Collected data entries
+-------+

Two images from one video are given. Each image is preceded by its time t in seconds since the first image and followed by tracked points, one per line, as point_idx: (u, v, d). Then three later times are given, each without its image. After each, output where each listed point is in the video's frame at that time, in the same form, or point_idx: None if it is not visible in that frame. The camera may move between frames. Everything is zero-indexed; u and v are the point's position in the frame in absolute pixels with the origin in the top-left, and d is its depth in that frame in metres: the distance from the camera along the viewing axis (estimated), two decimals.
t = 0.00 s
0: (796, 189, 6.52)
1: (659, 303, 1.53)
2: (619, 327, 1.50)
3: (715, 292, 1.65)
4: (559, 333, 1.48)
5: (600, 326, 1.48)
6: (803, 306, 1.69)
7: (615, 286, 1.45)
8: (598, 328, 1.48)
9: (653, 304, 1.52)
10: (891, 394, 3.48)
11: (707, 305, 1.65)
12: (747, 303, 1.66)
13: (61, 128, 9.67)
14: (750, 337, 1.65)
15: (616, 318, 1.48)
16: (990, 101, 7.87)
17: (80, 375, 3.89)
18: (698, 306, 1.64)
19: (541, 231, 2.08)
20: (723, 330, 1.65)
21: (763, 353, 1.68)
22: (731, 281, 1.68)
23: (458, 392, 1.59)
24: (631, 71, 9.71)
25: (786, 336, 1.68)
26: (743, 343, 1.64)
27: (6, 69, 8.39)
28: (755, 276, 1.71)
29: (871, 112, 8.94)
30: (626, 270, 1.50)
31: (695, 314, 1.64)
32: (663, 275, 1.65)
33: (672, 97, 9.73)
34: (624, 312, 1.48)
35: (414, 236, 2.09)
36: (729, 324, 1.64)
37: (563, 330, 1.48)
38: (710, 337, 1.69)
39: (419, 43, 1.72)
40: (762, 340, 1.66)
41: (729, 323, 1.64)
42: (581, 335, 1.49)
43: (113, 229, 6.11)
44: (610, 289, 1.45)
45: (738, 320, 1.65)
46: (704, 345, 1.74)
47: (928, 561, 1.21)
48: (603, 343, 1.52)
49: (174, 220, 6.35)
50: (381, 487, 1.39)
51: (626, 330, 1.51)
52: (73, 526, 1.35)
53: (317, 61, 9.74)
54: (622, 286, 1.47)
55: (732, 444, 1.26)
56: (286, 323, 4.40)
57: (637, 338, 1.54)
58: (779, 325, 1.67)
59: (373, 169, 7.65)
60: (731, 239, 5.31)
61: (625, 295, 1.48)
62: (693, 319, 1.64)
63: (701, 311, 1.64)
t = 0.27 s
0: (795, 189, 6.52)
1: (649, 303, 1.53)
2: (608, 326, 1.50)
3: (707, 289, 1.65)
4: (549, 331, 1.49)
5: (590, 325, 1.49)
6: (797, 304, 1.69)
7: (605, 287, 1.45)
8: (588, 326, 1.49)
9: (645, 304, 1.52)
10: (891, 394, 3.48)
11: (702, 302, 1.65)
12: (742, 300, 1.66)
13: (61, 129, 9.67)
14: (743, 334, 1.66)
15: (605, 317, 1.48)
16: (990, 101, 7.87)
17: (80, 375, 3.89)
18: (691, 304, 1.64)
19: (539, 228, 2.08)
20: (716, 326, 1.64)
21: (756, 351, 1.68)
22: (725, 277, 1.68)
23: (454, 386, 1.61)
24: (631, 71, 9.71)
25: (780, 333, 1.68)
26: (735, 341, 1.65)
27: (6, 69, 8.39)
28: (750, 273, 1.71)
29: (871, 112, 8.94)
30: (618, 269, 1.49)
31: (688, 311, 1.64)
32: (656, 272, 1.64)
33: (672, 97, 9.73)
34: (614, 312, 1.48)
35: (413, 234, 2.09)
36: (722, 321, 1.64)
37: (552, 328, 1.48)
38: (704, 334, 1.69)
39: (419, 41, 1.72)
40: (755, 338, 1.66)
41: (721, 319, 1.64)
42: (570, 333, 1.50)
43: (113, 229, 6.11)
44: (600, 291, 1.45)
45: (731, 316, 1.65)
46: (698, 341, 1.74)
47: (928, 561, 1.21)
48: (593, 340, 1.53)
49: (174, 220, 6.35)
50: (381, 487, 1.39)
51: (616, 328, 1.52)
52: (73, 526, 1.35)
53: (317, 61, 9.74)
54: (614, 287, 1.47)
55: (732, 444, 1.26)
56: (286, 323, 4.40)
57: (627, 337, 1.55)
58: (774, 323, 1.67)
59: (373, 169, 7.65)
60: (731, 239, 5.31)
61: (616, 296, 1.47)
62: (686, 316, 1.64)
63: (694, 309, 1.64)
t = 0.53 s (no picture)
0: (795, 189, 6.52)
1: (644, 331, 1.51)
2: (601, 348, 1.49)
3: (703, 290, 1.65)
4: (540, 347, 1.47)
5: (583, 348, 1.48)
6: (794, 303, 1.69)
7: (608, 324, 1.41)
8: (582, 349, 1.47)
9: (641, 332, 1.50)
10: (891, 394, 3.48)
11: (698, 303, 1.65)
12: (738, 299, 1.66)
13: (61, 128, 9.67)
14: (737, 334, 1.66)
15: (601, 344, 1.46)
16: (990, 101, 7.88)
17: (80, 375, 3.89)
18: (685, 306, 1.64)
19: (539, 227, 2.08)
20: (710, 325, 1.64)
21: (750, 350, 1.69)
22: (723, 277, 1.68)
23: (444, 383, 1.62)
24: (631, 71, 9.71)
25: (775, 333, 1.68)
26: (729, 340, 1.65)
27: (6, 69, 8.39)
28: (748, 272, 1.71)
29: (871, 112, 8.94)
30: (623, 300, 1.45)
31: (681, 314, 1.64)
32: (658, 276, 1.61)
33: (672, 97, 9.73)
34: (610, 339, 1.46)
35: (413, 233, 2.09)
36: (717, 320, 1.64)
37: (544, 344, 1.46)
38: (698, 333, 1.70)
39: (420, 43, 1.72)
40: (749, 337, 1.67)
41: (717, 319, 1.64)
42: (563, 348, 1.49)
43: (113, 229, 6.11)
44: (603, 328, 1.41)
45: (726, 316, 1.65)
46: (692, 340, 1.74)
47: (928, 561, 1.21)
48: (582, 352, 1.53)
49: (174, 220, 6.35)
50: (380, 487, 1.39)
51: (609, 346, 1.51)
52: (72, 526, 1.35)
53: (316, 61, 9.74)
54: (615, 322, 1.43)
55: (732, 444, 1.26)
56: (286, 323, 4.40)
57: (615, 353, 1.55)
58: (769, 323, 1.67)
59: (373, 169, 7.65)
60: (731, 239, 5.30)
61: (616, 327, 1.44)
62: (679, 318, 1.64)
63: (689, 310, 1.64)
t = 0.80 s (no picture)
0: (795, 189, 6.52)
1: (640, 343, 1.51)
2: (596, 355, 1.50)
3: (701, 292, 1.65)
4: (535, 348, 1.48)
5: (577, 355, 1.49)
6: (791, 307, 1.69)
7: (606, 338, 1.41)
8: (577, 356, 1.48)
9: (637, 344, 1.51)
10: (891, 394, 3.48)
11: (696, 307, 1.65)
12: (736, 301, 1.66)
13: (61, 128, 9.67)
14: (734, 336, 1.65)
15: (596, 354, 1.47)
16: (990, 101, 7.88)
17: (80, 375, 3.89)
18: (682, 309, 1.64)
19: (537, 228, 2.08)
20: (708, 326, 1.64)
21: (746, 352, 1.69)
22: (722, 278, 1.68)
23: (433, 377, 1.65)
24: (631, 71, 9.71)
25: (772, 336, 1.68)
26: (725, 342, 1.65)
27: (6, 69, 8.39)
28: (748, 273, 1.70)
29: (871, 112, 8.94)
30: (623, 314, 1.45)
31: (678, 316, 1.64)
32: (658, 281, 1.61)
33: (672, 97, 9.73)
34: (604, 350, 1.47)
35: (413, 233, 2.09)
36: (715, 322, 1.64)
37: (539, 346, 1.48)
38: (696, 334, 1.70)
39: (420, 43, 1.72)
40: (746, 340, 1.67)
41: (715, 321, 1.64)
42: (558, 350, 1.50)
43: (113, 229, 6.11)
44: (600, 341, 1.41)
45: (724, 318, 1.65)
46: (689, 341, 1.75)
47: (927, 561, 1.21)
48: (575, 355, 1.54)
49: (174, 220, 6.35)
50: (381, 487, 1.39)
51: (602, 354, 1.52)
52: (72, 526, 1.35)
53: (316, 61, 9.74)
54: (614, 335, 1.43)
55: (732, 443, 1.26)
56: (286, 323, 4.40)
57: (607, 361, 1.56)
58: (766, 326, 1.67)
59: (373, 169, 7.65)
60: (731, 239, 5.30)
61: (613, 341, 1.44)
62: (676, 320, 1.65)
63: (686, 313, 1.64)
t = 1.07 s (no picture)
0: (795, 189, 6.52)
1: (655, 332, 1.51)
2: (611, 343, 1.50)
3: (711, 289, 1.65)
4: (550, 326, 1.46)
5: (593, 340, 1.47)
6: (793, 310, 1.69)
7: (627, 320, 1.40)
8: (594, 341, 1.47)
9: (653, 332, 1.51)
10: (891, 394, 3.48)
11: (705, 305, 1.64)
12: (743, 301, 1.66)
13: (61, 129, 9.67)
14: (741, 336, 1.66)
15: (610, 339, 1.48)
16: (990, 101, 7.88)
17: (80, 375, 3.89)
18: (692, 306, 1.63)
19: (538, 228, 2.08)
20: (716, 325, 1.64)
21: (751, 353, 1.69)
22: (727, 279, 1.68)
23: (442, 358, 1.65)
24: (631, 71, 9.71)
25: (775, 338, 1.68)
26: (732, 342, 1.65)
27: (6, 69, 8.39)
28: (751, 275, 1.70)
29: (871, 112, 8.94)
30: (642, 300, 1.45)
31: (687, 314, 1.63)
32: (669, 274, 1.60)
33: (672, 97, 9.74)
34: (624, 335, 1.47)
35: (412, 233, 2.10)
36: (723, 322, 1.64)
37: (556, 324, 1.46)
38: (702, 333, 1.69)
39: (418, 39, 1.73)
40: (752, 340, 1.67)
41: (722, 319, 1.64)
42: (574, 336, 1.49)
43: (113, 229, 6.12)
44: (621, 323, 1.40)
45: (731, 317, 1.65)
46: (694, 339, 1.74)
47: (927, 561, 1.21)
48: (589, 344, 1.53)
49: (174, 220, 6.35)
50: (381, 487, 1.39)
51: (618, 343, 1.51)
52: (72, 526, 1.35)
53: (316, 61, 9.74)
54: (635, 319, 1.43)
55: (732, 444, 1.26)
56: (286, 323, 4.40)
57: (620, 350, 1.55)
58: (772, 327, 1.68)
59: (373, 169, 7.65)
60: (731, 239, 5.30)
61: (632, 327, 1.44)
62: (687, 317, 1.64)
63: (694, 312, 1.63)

+-------+

◆ **Task to carry out**
Print exactly the lines above, starting at the line that contains "46: (694, 339, 1.74)" and ending with the last line of the records, both included.

◆ **Exercise solution**
46: (694, 339, 1.74)
47: (927, 561, 1.21)
48: (589, 344, 1.53)
49: (174, 220, 6.35)
50: (381, 487, 1.39)
51: (618, 343, 1.51)
52: (72, 526, 1.35)
53: (316, 61, 9.74)
54: (635, 319, 1.43)
55: (732, 444, 1.26)
56: (286, 323, 4.40)
57: (620, 350, 1.55)
58: (772, 327, 1.68)
59: (373, 169, 7.65)
60: (731, 239, 5.30)
61: (632, 327, 1.44)
62: (687, 317, 1.64)
63: (694, 312, 1.63)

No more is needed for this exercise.